Task directions:
Word for word, return the lines below from the first through the line that has "The Union has", dropping the pictures.

[Collected data]
+ + + + + + +

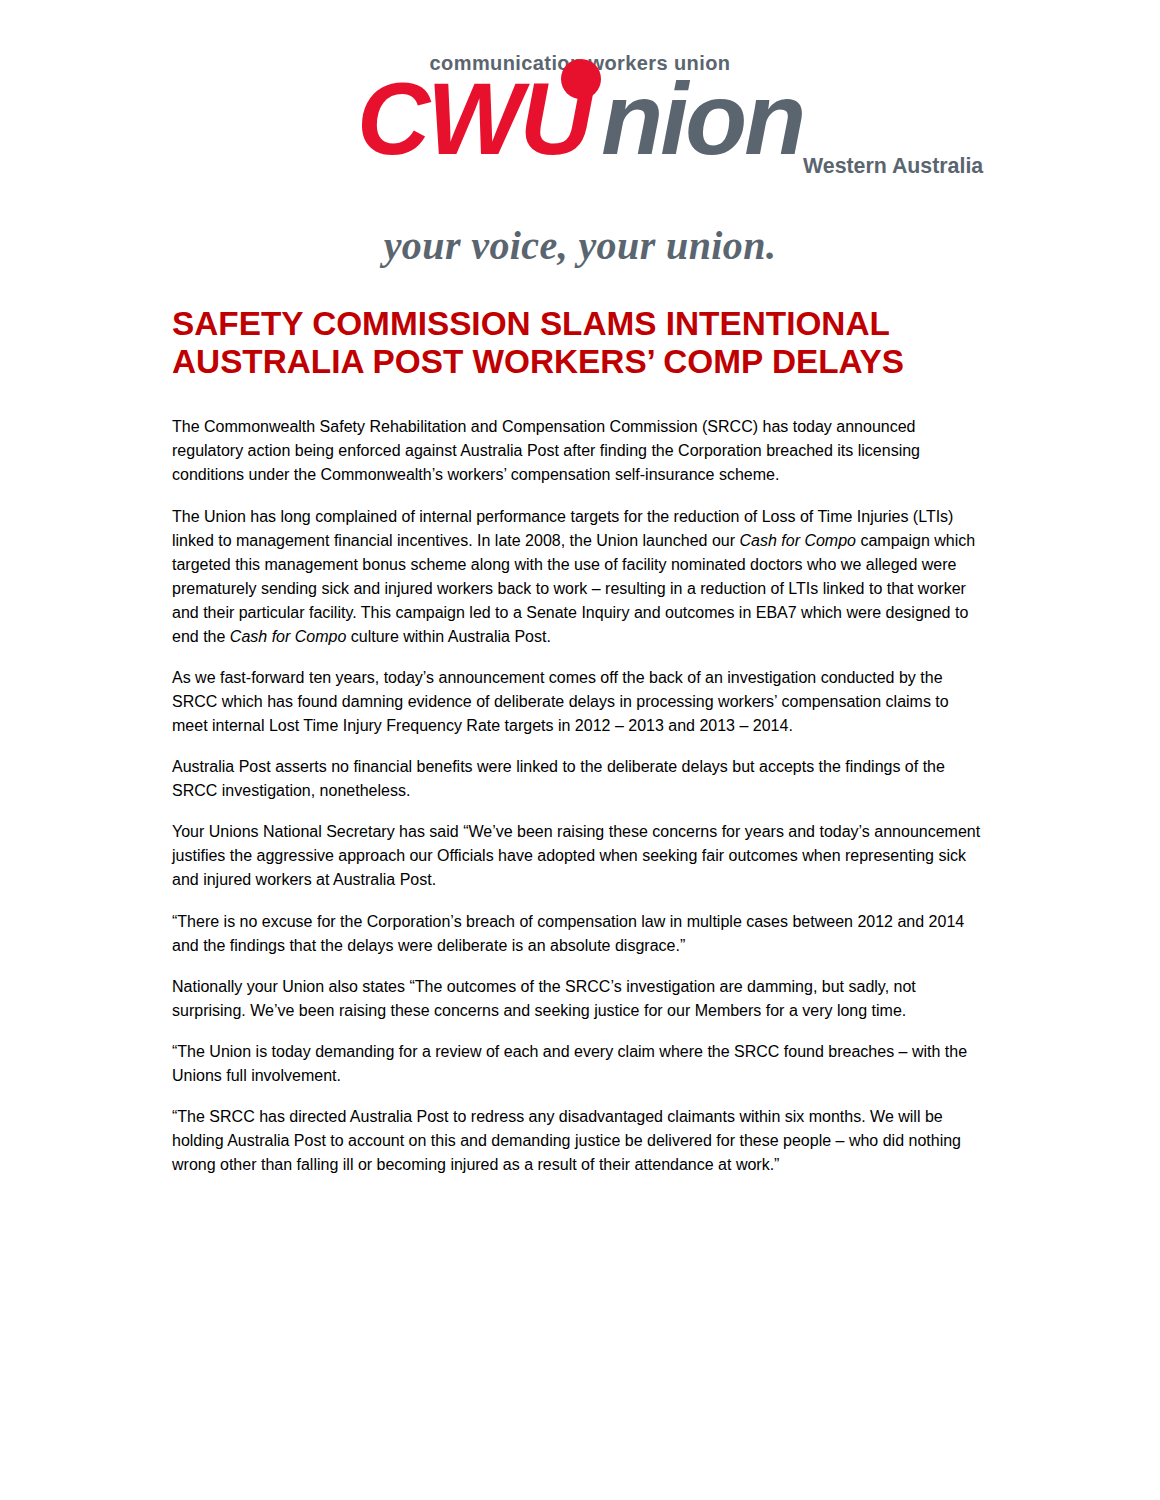communication workers union
CWU nion
Western Australia
your voice, your union.
SAFETY COMMISSION SLAMS INTENTIONAL AUSTRALIA POST WORKERS’ COMP DELAYS
The Commonwealth Safety Rehabilitation and Compensation Commission (SRCC) has today announced regulatory action being enforced against Australia Post after finding the Corporation breached its licensing conditions under the Commonwealth’s workers’ compensation self-insurance scheme.
The Union has long complained of internal performance targets for the reduction of Loss of Time Injuries (LTIs) linked to management financial incentives. In late 2008, the Union launched our Cash for Compo campaign which targeted this management bonus scheme along with the use of facility nominated doctors who we alleged were prematurely sending sick and injured workers back to work – resulting in a reduction of LTIs linked to that worker and their particular facility. This campaign led to a Senate Inquiry and outcomes in EBA7 which were designed to end the Cash for Compo culture within Australia Post.
As we fast-forward ten years, today’s announcement comes off the back of an investigation conducted by the SRCC which has found damning evidence of deliberate delays in processing workers’ compensation claims to meet internal Lost Time Injury Frequency Rate targets in 2012 – 2013 and 2013 – 2014.
Australia Post asserts no financial benefits were linked to the deliberate delays but accepts the findings of the SRCC investigation, nonetheless.
Your Unions National Secretary has said “We’ve been raising these concerns for years and today’s announcement justifies the aggressive approach our Officials have adopted when seeking fair outcomes when representing sick and injured workers at Australia Post.
“There is no excuse for the Corporation’s breach of compensation law in multiple cases between 2012 and 2014 and the findings that the delays were deliberate is an absolute disgrace.”
Nationally your Union also states “The outcomes of the SRCC’s investigation are damming, but sadly, not surprising. We’ve been raising these concerns and seeking justice for our Members for a very long time.
“The Union is today demanding for a review of each and every claim where the SRCC found breaches – with the Unions full involvement.
“The SRCC has directed Australia Post to redress any disadvantaged claimants within six months. We will be holding Australia Post to account on this and demanding justice be delivered for these people – who did nothing wrong other than falling ill or becoming injured as a result of their attendance at work.”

+ + + + + + +

Exercise response:
communication workers union
CWU nion
Western Australia
your voice, your union.
SAFETY COMMISSION SLAMS INTENTIONAL AUSTRALIA POST WORKERS’ COMP DELAYS
The Commonwealth Safety Rehabilitation and Compensation Commission (SRCC) has today announced regulatory action being enforced against Australia Post after finding the Corporation breached its licensing conditions under the Commonwealth’s workers’ compensation self-insurance scheme.
The Union has long complained of internal performance targets for the reduction of Loss of Time Injuries (LTIs) linked to management financial incentives. In late 2008, the Union launched our Cash for Compo campaign which targeted this management bonus scheme along with the use of facility nominated doctors who we alleged were prematurely sending sick and injured workers back to work – resulting in a reduction of LTIs linked to that worker and their particular facility. This campaign led to a Senate Inquiry and outcomes in EBA7 which were designed to end the Cash for Compo culture within Australia Post.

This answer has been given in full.